Jedenfalls wurde es für diesmal nichts mit dem finalen Tschüssikowski. Obwohl doch die uniformierten Flugsicherheitssimulanten sehr darum bemüht waren, den Eindruck zu erzeugen, Armageddon sei hier und jetzt. Ob ich eine Nagelschere im Handgepäck führe, fragte mich ein Herr mit Schnäuzer und kuckte streng. Ich schüttelte den Kopf und durfte also passieren. Wollte er mit dieser Maßnahme mich beruhigen oder sich? Oder die paar anderen Passagiere, die das ungeheure Risiko eines Flugs auf sich nahmen? Scharf musterte mich ein zweiter Sicherheitsmann: Mein Haar ist ein bisschen dunkel und mein Antlitz stoppelig, da ich nichts davon halte, der Welt mit total rasiertem Gesicht zu nahe zu kommen. In hispanischen Ländern würde ich, da meine Haar nicht pechschwarz ist, verächtlich als „rubio“ gehandelt, als Blonder – hier dagegen reicht das bisschen Dunkel, um als potenzieller gottverdammter arabischer Terrorist beargwöhnt zu werden. So ungerecht ist die Welt; „Nord-Süd-Gefälle“ hieß das in den Siebzigerjahren.

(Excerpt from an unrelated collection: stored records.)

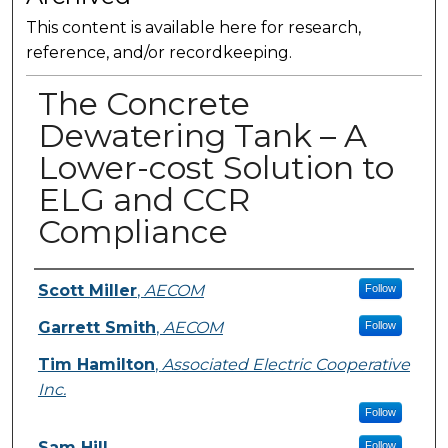
This content is available here for research,
reference, and/or recordkeeping.
The Concrete
Dewatering Tank – A
Lower-cost Solution to
ELG and CCR
Compliance
Presenter Information
Scott Miller
,
AECOM
Follow
Garrett Smith
,
AECOM
Follow
Tim Hamilton
,
Associated Electric Cooperative
Inc.
Follow
Sam Hill
Follow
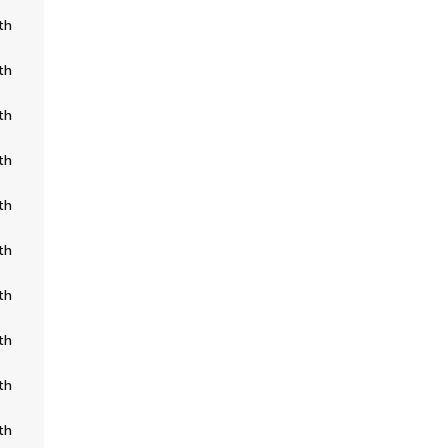
th
th
th
th
th
th
th
th
th
th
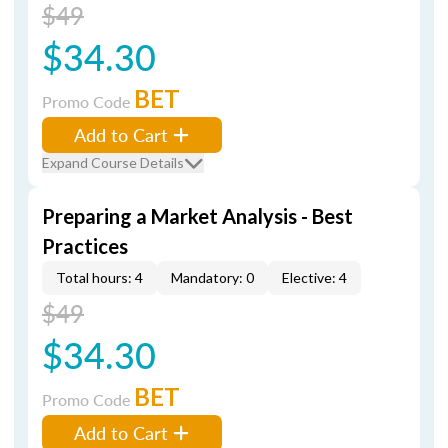
$49
$34.30
BET
Promo Code
Add to Cart
Expand Course Details
Preparing a Market Analysis - Best
Practices
Total hours: 4
Mandatory: 0
Elective: 4
$49
$34.30
BET
Promo Code
Add to Cart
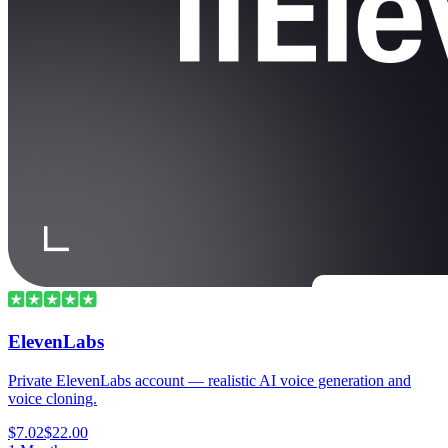
ElevenLabs
Private ElevenLabs account — realistic AI voice generation and
voice cloning.
$7.02
$22.00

Die Maschine war, Panik sei Dank, angenehm leer. Eine freundliche Stewardess brachte Wasser und Orangensaft und sagte: „Ich kenne Sie. Sie schreiben das Feuilleton der FAZ.“ Oha, dachte ich – das ganze Feuilleton? Jeden Tag? Sehe ich aus wie ein mieser Streber? Das wäre bitter. Weil die Flugbegleiterin aber einen hübschen Mund und die Invektive als solche sichtlich nicht gemeint hatte, verzieh ich ihr sofort. Behaglich lehnte ich mich zurück und nickerte, zählt es doch zu den köstlichsten Dingen im Leben, ein Schläfer zu sein.

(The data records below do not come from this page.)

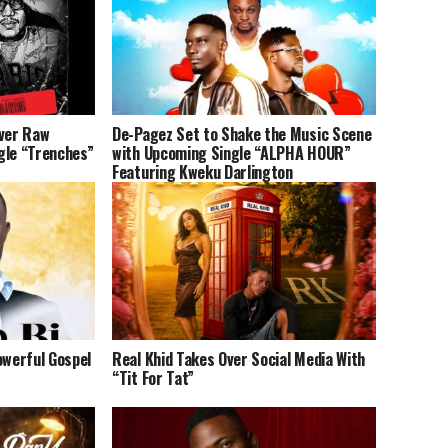
iver Raw
De-Pagez Set to Shake the Music Scene
gle “Trenches”
with Upcoming Single “ALPHA HOUR”
Featuring Kweku Darlington
owerful Gospel
Real Khid Takes Over Social Media With
“Tit For Tat”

Es ist ja schwer in Ordnung, sich sicher zu fühlen, warm und kuschelig. Sicherheitsfanatiker und Paranoiker allerdings vermögen noch im lässigsten Mann ein Gefühl des Unbehagens und des Bedrohtseins zu implantieren. Im Hotel Bern in Bern wird der Gast mit einem „Sicherheits-Credo“ konfrontiert, das ihm das Blut in den Adern gefrieren lässt: „Die Sicherheit unserer Mitarbeiter und Gäste, die Erhaltung deren Leben, Gesundheit und physischer Unversehrtheit, aber auch die Erhaltung unserer Vermögenswerte, sind unser oberstes Anliegen.“ Wer bis dahin angenehm angstarm durchs Leben sirrte, kommt ins Grübeln: Ist das hier ein Hotel oder ein Kriegsschauplatz? „Wir alle, Mitarbeiter, Kaderangehörige und ich als Direktor sind der Sicherheit aller Menschen in unserem Haus in hohem Maß verpflichtet und setzen alles daran, diese in jeder Phase zu gewährleisten. Bern, 19. Mai 1992, Hotel Bern, Ihr Gastgeber Peter Schiltknecht, Direktor.“

Wo lernte Otto Schily, die Welt mit Angst zu beschmieren? In Bern, am 19. Mai 1992.